Understanding the lipids in your blood will help you to add years to your life. Cardiovascular disease is the number one killer in the United States. Having awareness of the fats in your diet and your blood will help you to avoid a stroke or heart attack. This includes getting evaluations of cholesterol (total, good, and bad), triglycerides, and their ratios in your blood.
We have all heard of cholesterol. You may also know of the other parameters of your lipid panel like triglycerides, the “Good” HDL cholesterol, and “Bad” LDL Cholesterol. Cholesterol is a fat-soluble molecule that is essential for human life. It plays critical roles in the normal functioning of cells. It resides in cell membranes contributing to their fluidity. It acts as a precursor to steroid hormones like cortisol, testosterone, and estrogens. Cholesterol is a precursor to the synthesis of vitamin D in our skin and is an important component of bile that facilitates the absorption of fat soluble vitamins like A, D, E, and K.

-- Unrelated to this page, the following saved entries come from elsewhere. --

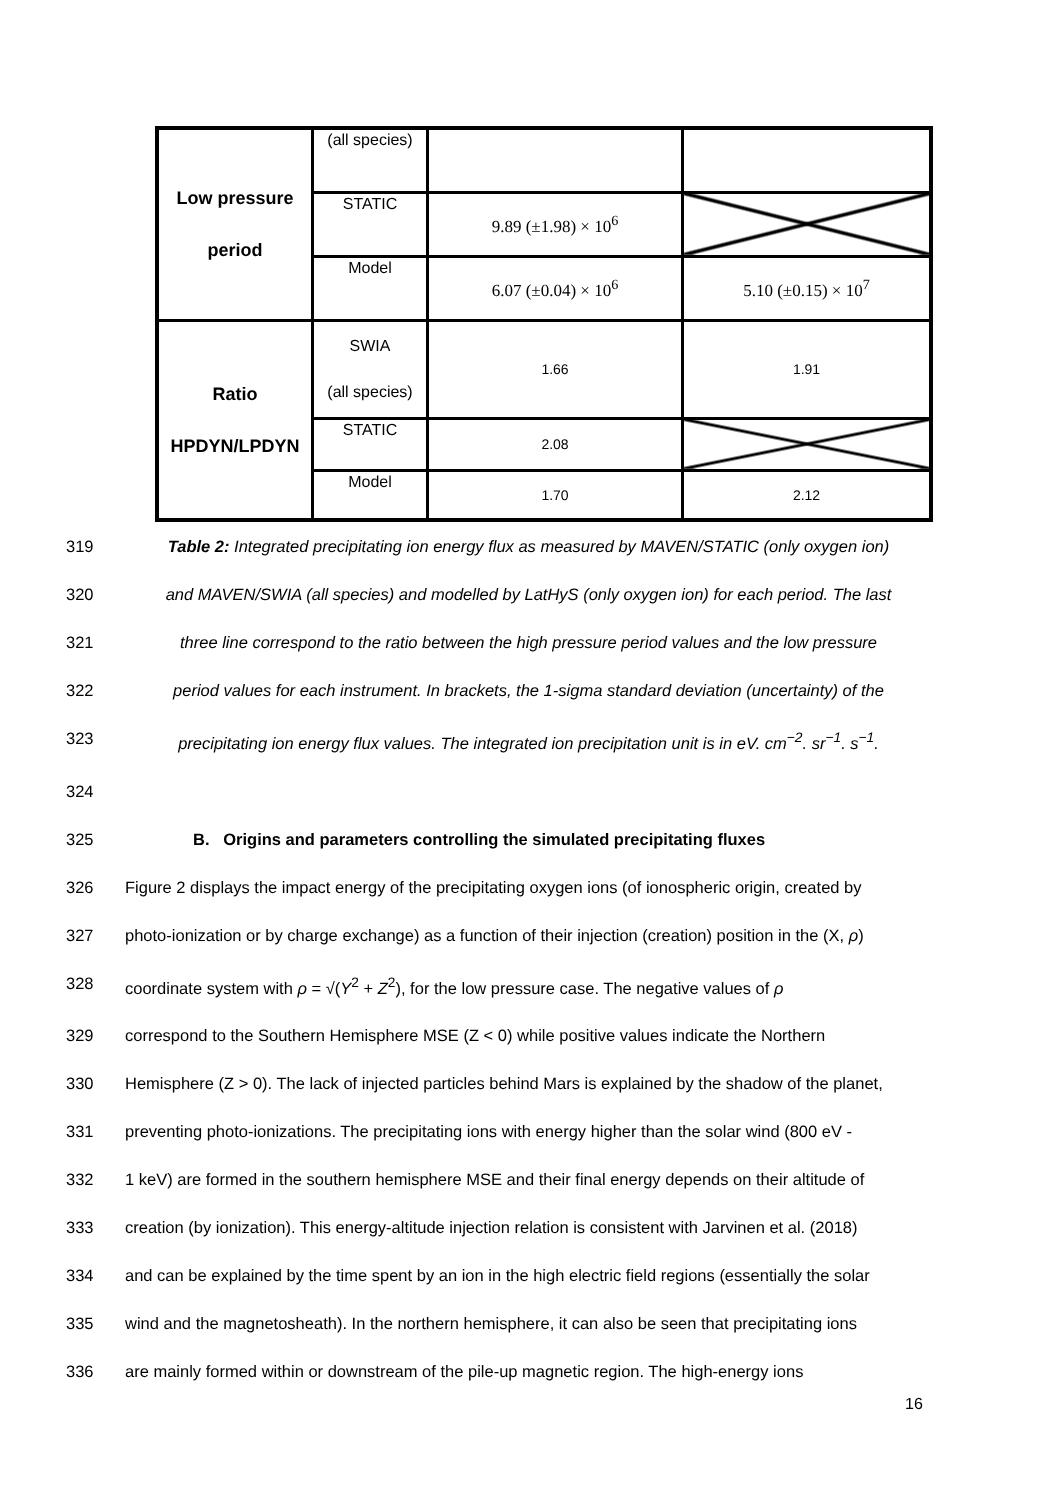| Low pressure period | (all species) | | |
| | STATIC | 9.89 (±1.98) × 10<sup>6</sup> | |
| | Model | 6.07 (±0.04) × 10<sup>6</sup> | 5.10 (±0.15) × 10<sup>7</sup> |
| Ratio HPDYN/LPDYN | SWIA (all species) | 1.66 | 1.91 |
| | STATIC | 2.08 | |
| | Model | 1.70 | 2.12 |
319 Table 2: Integrated precipitating ion energy flux as measured by MAVEN/STATIC (only oxygen ion)
320 and MAVEN/SWIA (all species) and modelled by LatHyS (only oxygen ion) for each period. The last
321 three line correspond to the ratio between the high pressure period values and the low pressure
322 period values for each instrument. In brackets, the 1-sigma standard deviation (uncertainty) of the
323 precipitating ion energy flux values. The integrated ion precipitation unit is in eV. cm<sup>−2</sup>. sr<sup>−1</sup>. s<sup>−1</sup>.
324
325 B. Origins and parameters controlling the simulated precipitating fluxes
326 Figure 2 displays the impact energy of the precipitating oxygen ions (of ionospheric origin, created by
327 photo-ionization or by charge exchange) as a function of their injection (creation) position in the (X, ρ)
328 coordinate system with ρ = √(Y<sup>2</sup> + Z<sup>2</sup>), for the low pressure case. The negative values of ρ
329 correspond to the Southern Hemisphere MSE (Z < 0) while positive values indicate the Northern
330 Hemisphere (Z > 0). The lack of injected particles behind Mars is explained by the shadow of the planet,
331 preventing photo-ionizations. The precipitating ions with energy higher than the solar wind (800 eV -
332 1 keV) are formed in the southern hemisphere MSE and their final energy depends on their altitude of
333 creation (by ionization). This energy-altitude injection relation is consistent with Jarvinen et al. (2018)
334 and can be explained by the time spent by an ion in the high electric field regions (essentially the solar
335 wind and the magnetosheath). In the northern hemisphere, it can also be seen that precipitating ions
336 are mainly formed within or downstream of the pile-up magnetic region. The high-energy ions
16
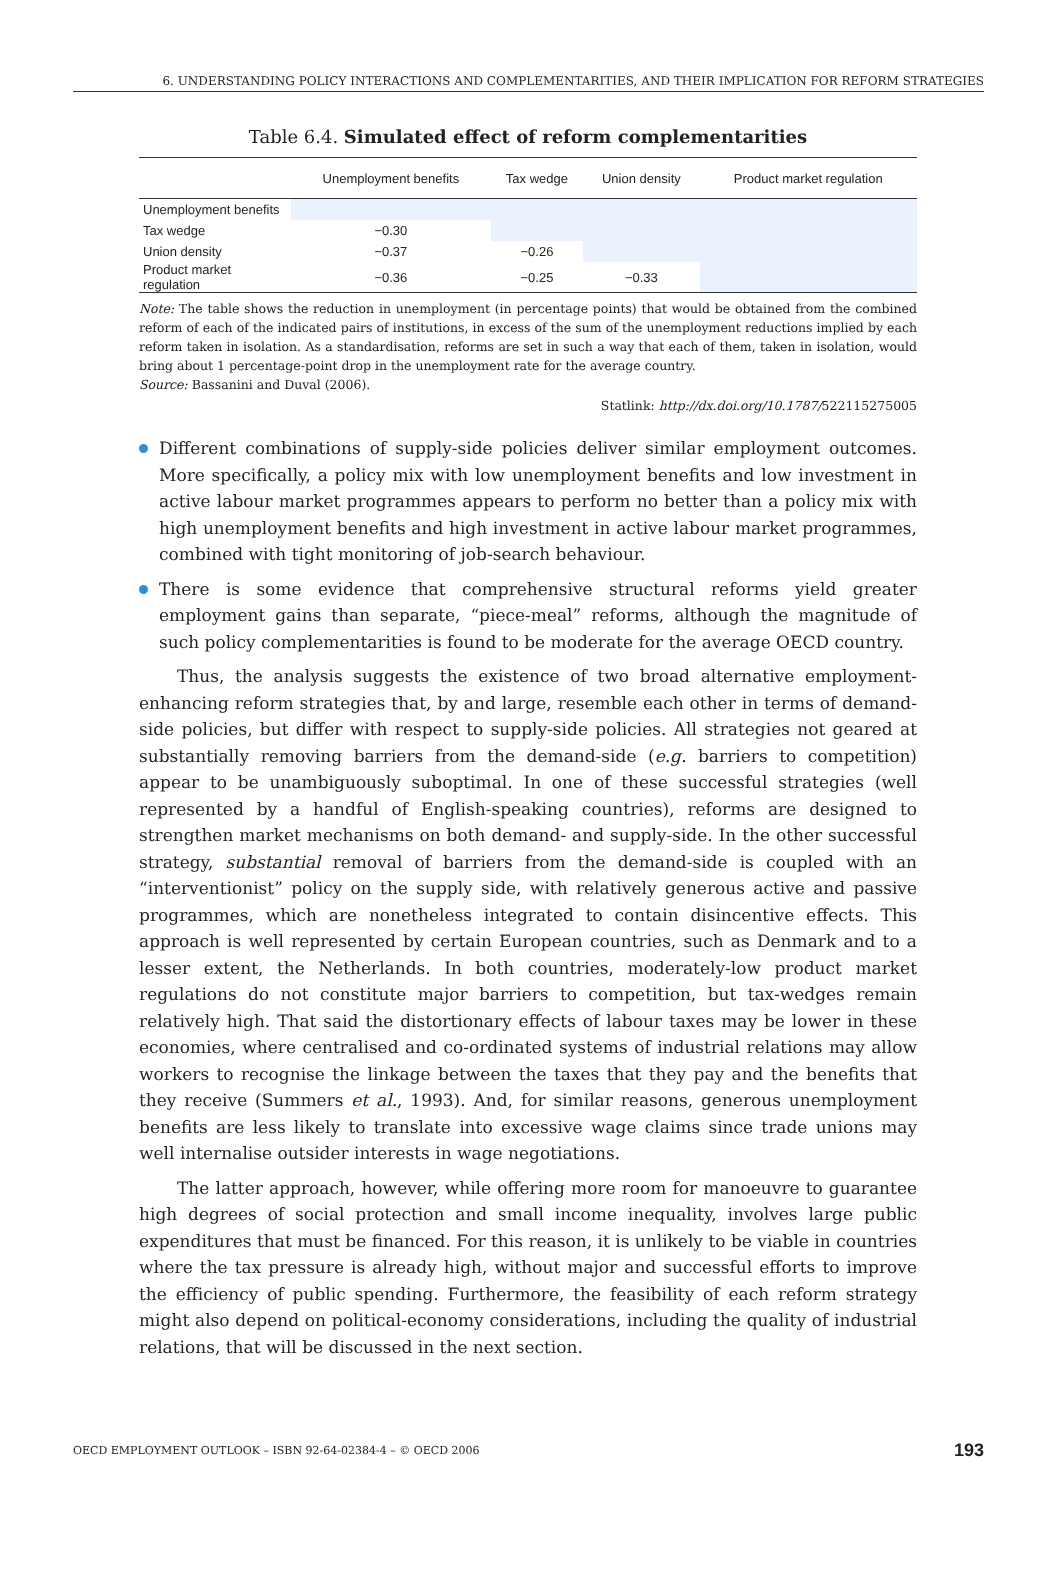6. UNDERSTANDING POLICY INTERACTIONS AND COMPLEMENTARITIES, AND THEIR IMPLICATION FOR REFORM STRATEGIES
Table 6.4. Simulated effect of reform complementarities
| | Unemployment benefits | Tax wedge | Union density | Product market regulation |
| --- | --- | --- | --- | --- |
| Unemployment benefits | | | | |
| Tax wedge | −0.30 | | | |
| Union density | −0.37 | −0.26 | | |
| Product market regulation | −0.36 | −0.25 | −0.33 | |
Note: The table shows the reduction in unemployment (in percentage points) that would be obtained from the combined reform of each of the indicated pairs of institutions, in excess of the sum of the unemployment reductions implied by each reform taken in isolation. As a standardisation, reforms are set in such a way that each of them, taken in isolation, would bring about 1 percentage-point drop in the unemployment rate for the average country.
Source: Bassanini and Duval (2006).
Statlink: http://dx.doi.org/10.1787/522115275005
Different combinations of supply-side policies deliver similar employment outcomes. More specifically, a policy mix with low unemployment benefits and low investment in active labour market programmes appears to perform no better than a policy mix with high unemployment benefits and high investment in active labour market programmes, combined with tight monitoring of job-search behaviour.
There is some evidence that comprehensive structural reforms yield greater employment gains than separate, “piece-meal” reforms, although the magnitude of such policy complementarities is found to be moderate for the average OECD country.
Thus, the analysis suggests the existence of two broad alternative employment-enhancing reform strategies that, by and large, resemble each other in terms of demand-side policies, but differ with respect to supply-side policies. All strategies not geared at substantially removing barriers from the demand-side (e.g. barriers to competition) appear to be unambiguously suboptimal. In one of these successful strategies (well represented by a handful of English-speaking countries), reforms are designed to strengthen market mechanisms on both demand- and supply-side. In the other successful strategy, substantial removal of barriers from the demand-side is coupled with an “interventionist” policy on the supply side, with relatively generous active and passive programmes, which are nonetheless integrated to contain disincentive effects. This approach is well represented by certain European countries, such as Denmark and to a lesser extent, the Netherlands. In both countries, moderately-low product market regulations do not constitute major barriers to competition, but tax-wedges remain relatively high. That said the distortionary effects of labour taxes may be lower in these economies, where centralised and co-ordinated systems of industrial relations may allow workers to recognise the linkage between the taxes that they pay and the benefits that they receive (Summers et al., 1993). And, for similar reasons, generous unemployment benefits are less likely to translate into excessive wage claims since trade unions may well internalise outsider interests in wage negotiations.
The latter approach, however, while offering more room for manoeuvre to guarantee high degrees of social protection and small income inequality, involves large public expenditures that must be financed. For this reason, it is unlikely to be viable in countries where the tax pressure is already high, without major and successful efforts to improve the efficiency of public spending. Furthermore, the feasibility of each reform strategy might also depend on political-economy considerations, including the quality of industrial relations, that will be discussed in the next section.
OECD EMPLOYMENT OUTLOOK – ISBN 92-64-02384-4 – © OECD 2006 193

Being that cholesterol is fat soluble it must be carried by proteins in the blood to keep it “in solution” so to speak. It is transported in the blood by those “lipoproteins” with our fat called triglycerides. The triglycerides are 3 fat molecules carried together with a glycerol molecule. Triglycerides are made from dietary fats and conversion of our dietary carbohydrate to fats by our liver. It is in lipoprotein particles like HDL and LDL that our cholesterol and triglycerides are carried.
When Low-Density Lipoprotein or LDL levels are high (hypercholesterolemia) there is a well-documented increased risk for premature cardiovascular disease like heart attack or stroke. Therefore, we call LDL-cholesterol the “Bad” cholesterol. LDL cholesterol can accumulate in the walls of your arteries and form what are called “plaques”. These plaques can lead to occlusion gradually over time or even rupture causing an acute occlusion that is considered a stroke in the brain vessels or a heart attack in the coronary vessels of the heart.
HDL or High-Density Lipoprotein cholesterol particles are considered the “good” cholesterol. Elevated HDL cholesterol has been correlated to a decreased risk of cardiovascular disease in epidemiological studies. HDL carries cholesterol away from the plaques and delivers it to the liver for disposal in the bile. Much clinical focus is on lowering LDL while maintaining or raising HDL. Although the literature suggests our major focus should be on lowering LDL.
Several factors lead to elevated LDL cholesterol levels. Our genetics play a huge role in this as apples don’t fall far from the tree. If your father or especially your mother had a heart attack or stroke at a young age (<50 years old) then you are likely at risk and should watch your cholesterol closely. In fact, in those families, doctors shoot for lower levels than the general population can have. These patients should start lipid lowering medications at a younger age if found to be distinctly elevated.
Your life-style including your activity level and diet play a significant role as well. Although the cholesterol you eat has not been shown to correlate well to the levels of LDL in your blood, the role of saturated fats and total cholesterol is still in question. Diets high in saturated fats and trans fats clearly elevate total cholesterol in the blood. It is often suggested that saturated fats should be kept low in the diet to reduce cardiovascular disease risk, while healthier polyunsaturated fats like the omega-3 fish oils should be predominant.